• [Stored items]:

== Segment start ==

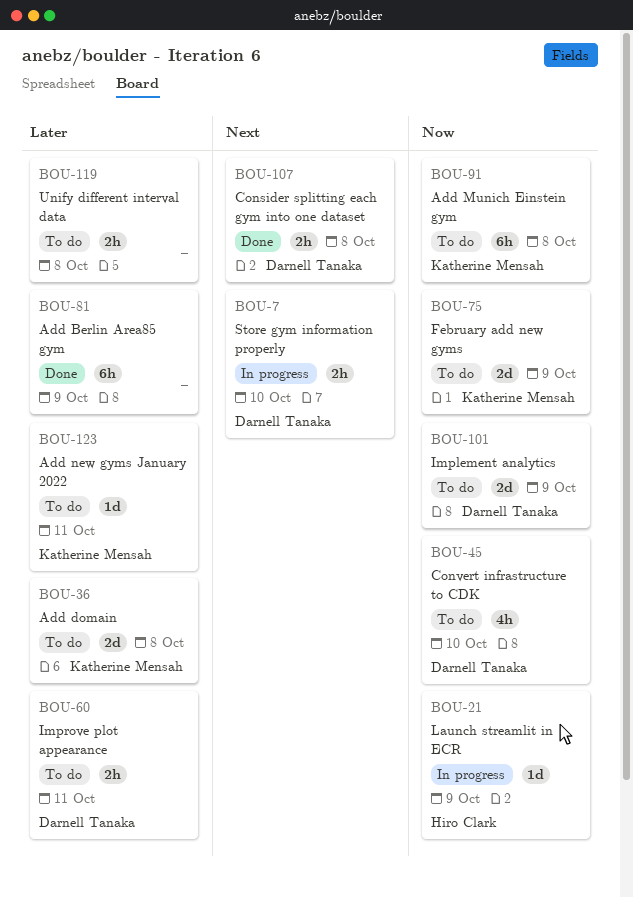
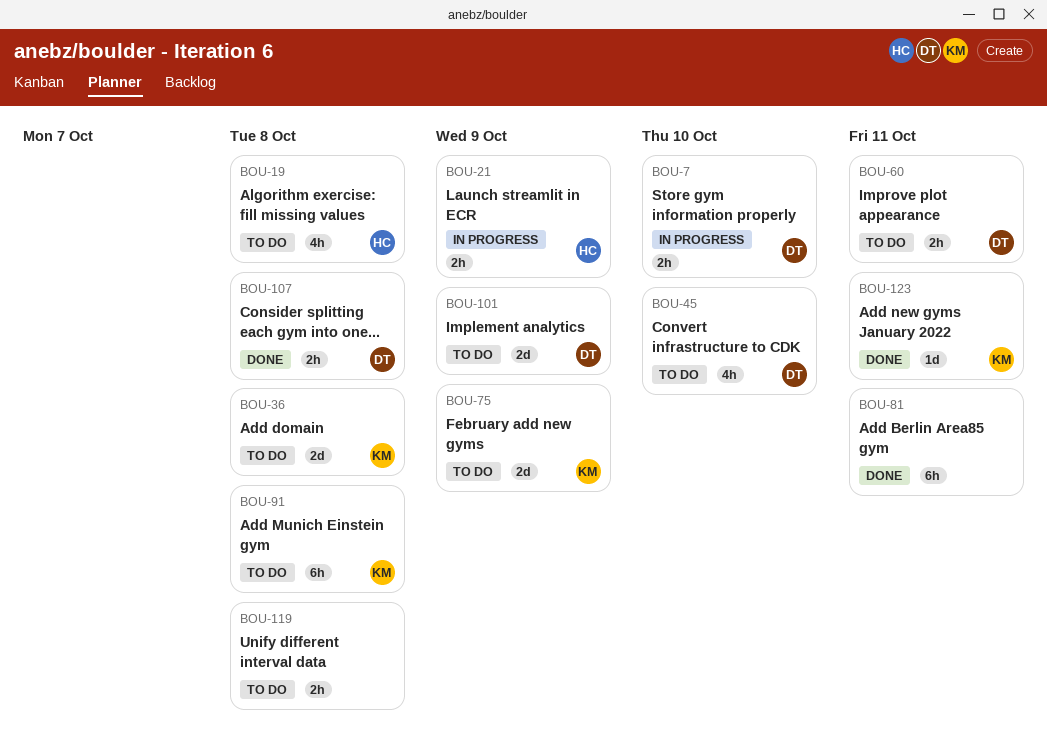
BOU-19: none -> present
BOU-21, estimate: 1d -> 2h
BOU-81, due: Oct 9 -> Oct 11
BOU-123, status: To do -> Done

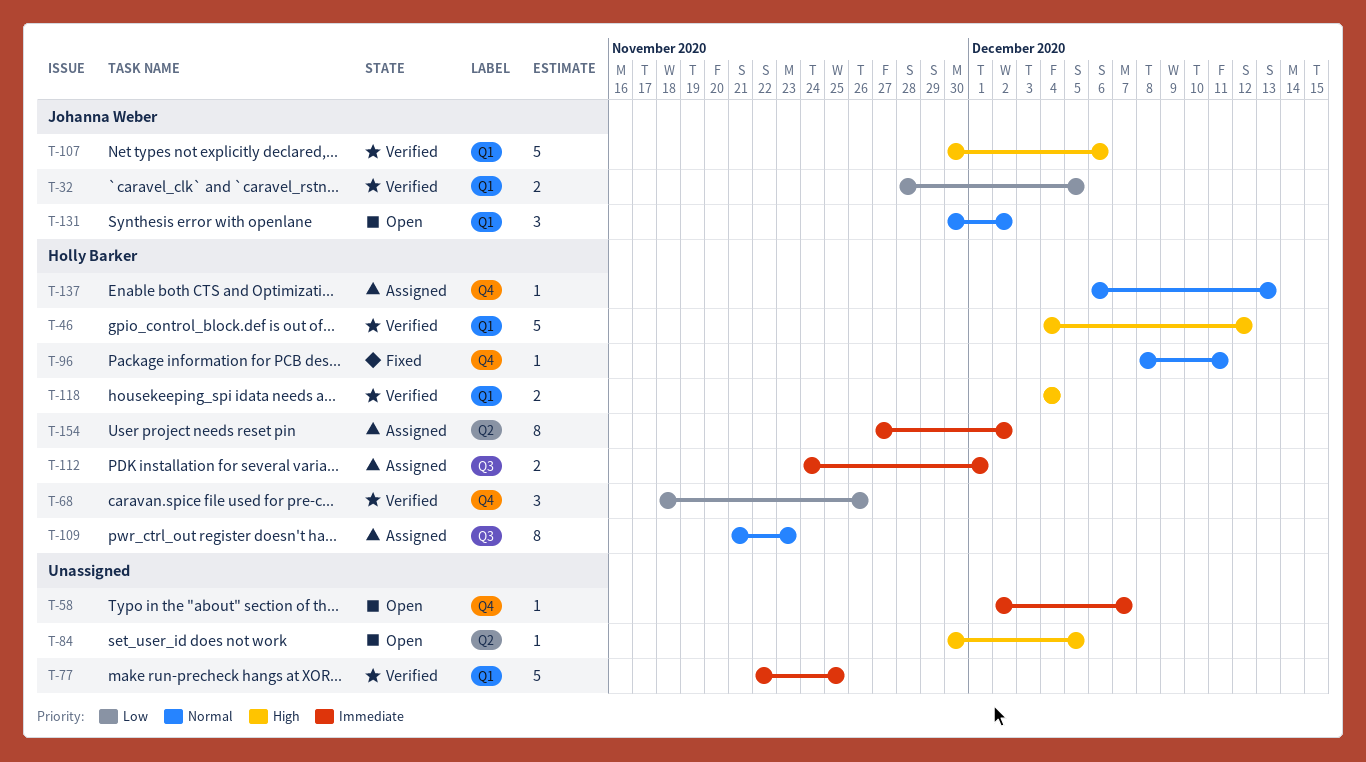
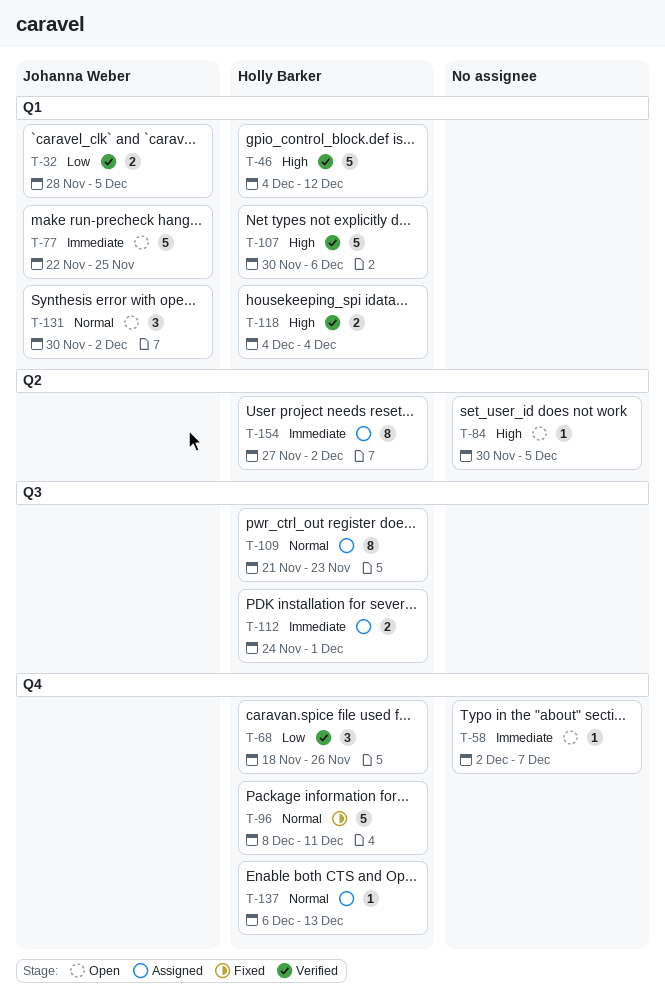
T-77, status: Verified -> Open
T-77, owner: none -> Johanna Weber
T-96, estimate: 1 -> 5
T-107, owner: Johanna Weber -> Holly Barker

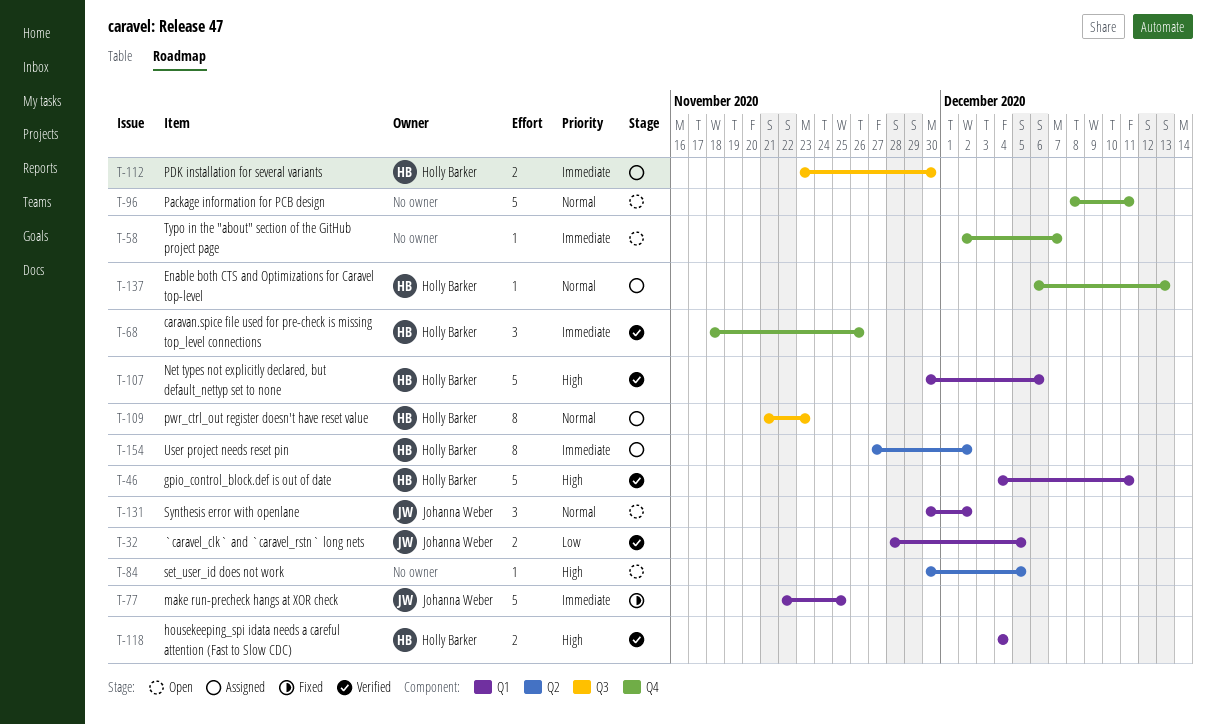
T-46, due: Dec 12 -> Dec 11
T-68, priority: Low -> Immediate
T-77, status: Open -> Fixed
T-96, status: Fixed -> Open
T-96, owner: Holly Barker -> none
T-112, start: Nov 24 -> Nov 23
T-112, due: Dec 1 -> Nov 30

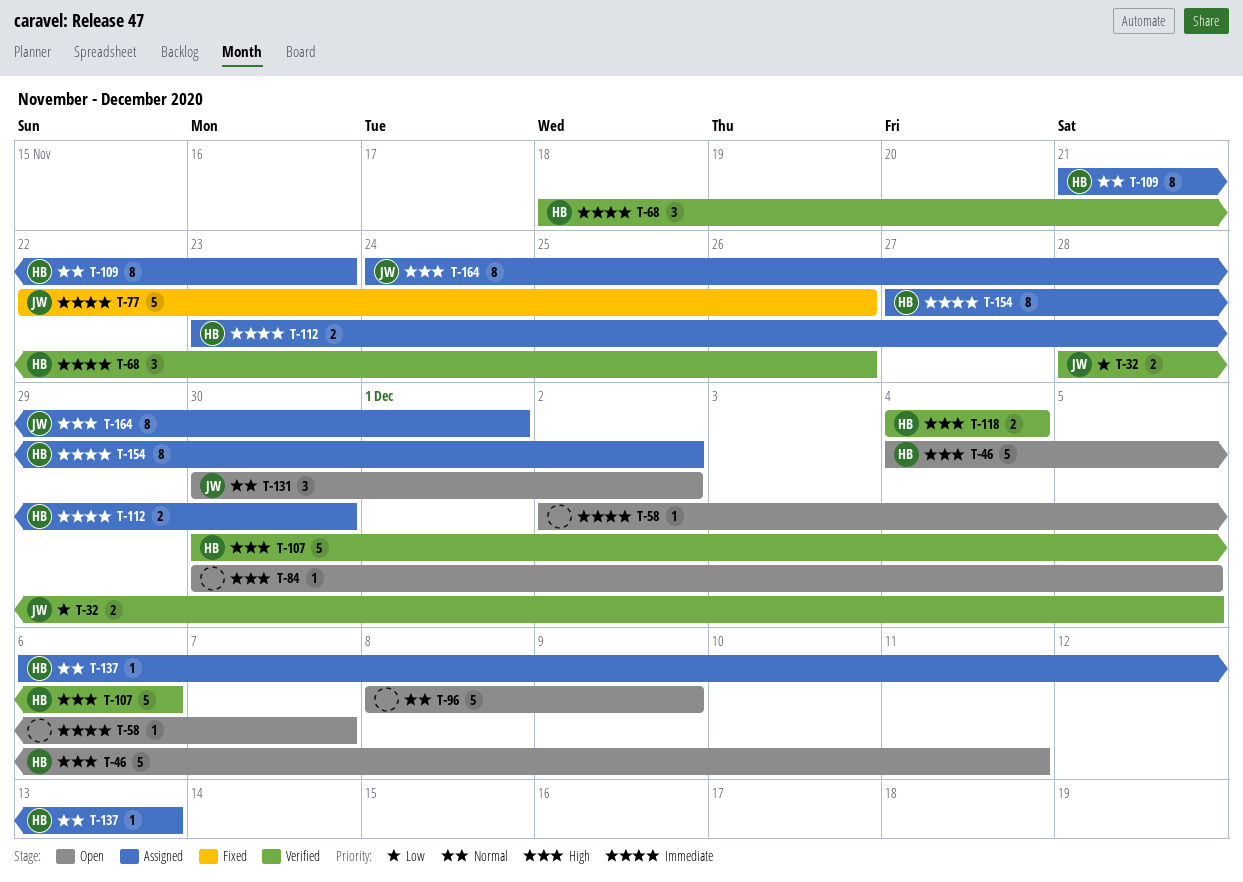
T-46, status: Verified -> Open
T-77, due: Nov 25 -> Nov 26
T-96, due: Dec 11 -> Dec 9
T-164: none -> present

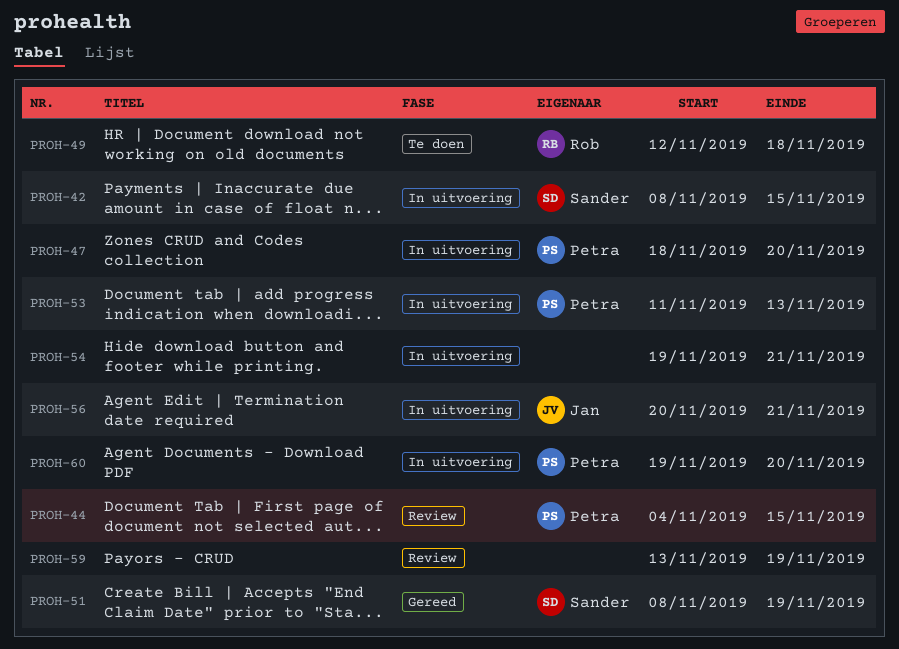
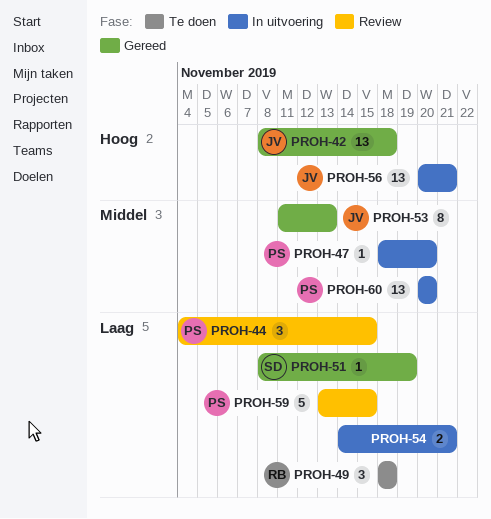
PROH-42, status: In uitvoering -> Gereed
PROH-42, owner: Sander -> Jan
PROH-42, due: Nov 15 -> Nov 18
PROH-49, start: Nov 12 -> Nov 18
PROH-53, status: In uitvoering -> Gereed
PROH-53, owner: Petra -> Jan
PROH-54, start: Nov 19 -> Nov 14
PROH-59, owner: none -> Petra
PROH-59, due: Nov 19 -> Nov 15
PROH-60, start: Nov 19 -> Nov 20

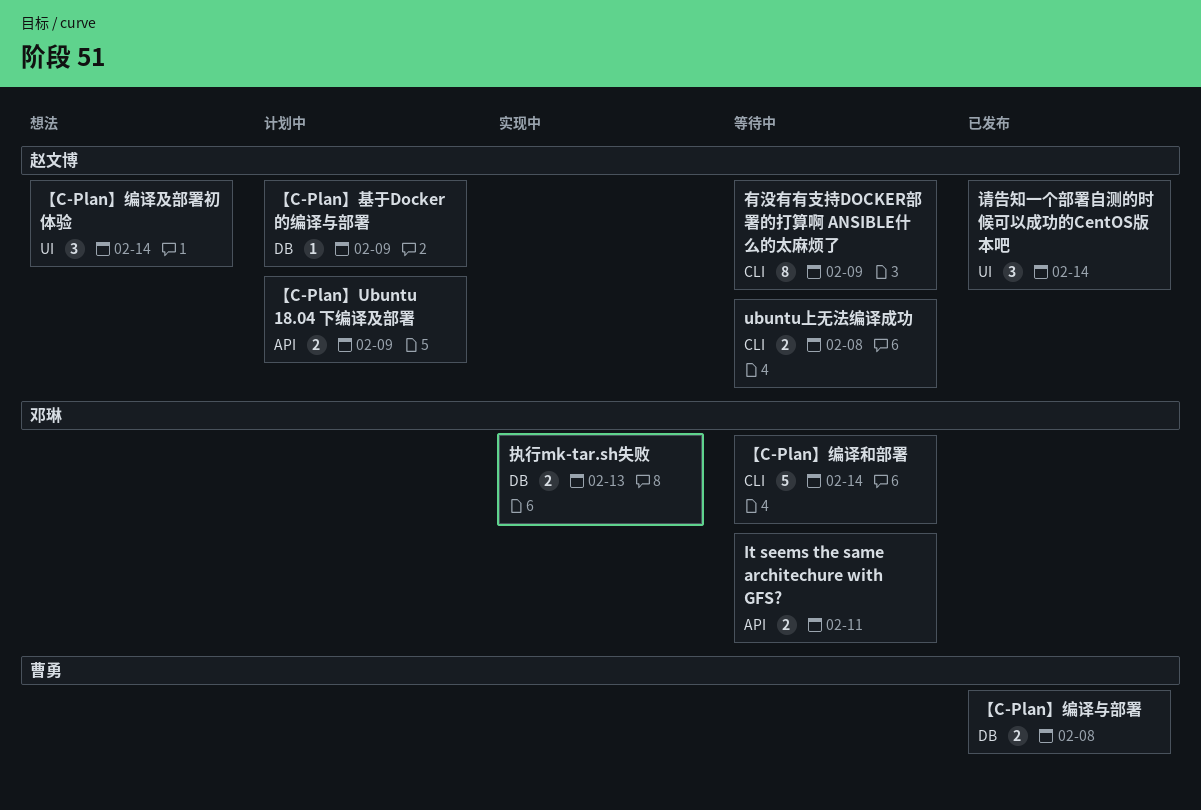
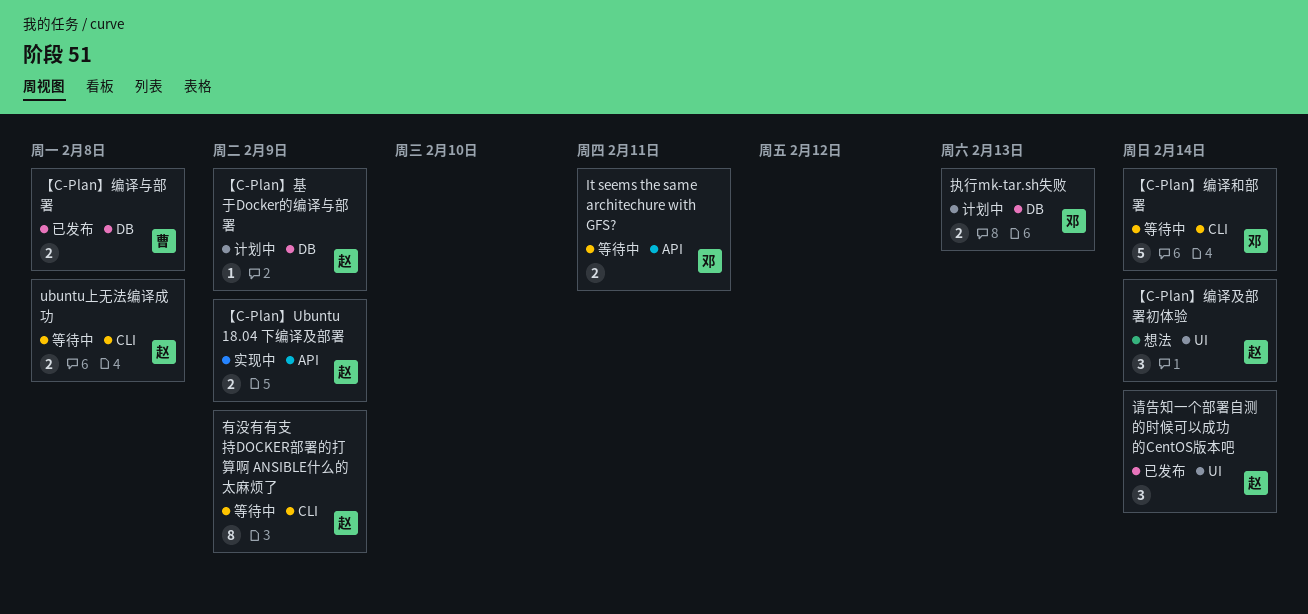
【C-Plan】Ubuntu 18.04 下编译及部署, status: 计划中 -> 实现中
执行mk-tar.sh失败, status: 实现中 -> 计划中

== Segment end ==

• [Description of the task]: State the number of lines in the records above that contain the string "none", and give nothing else.

• [Response below]: 5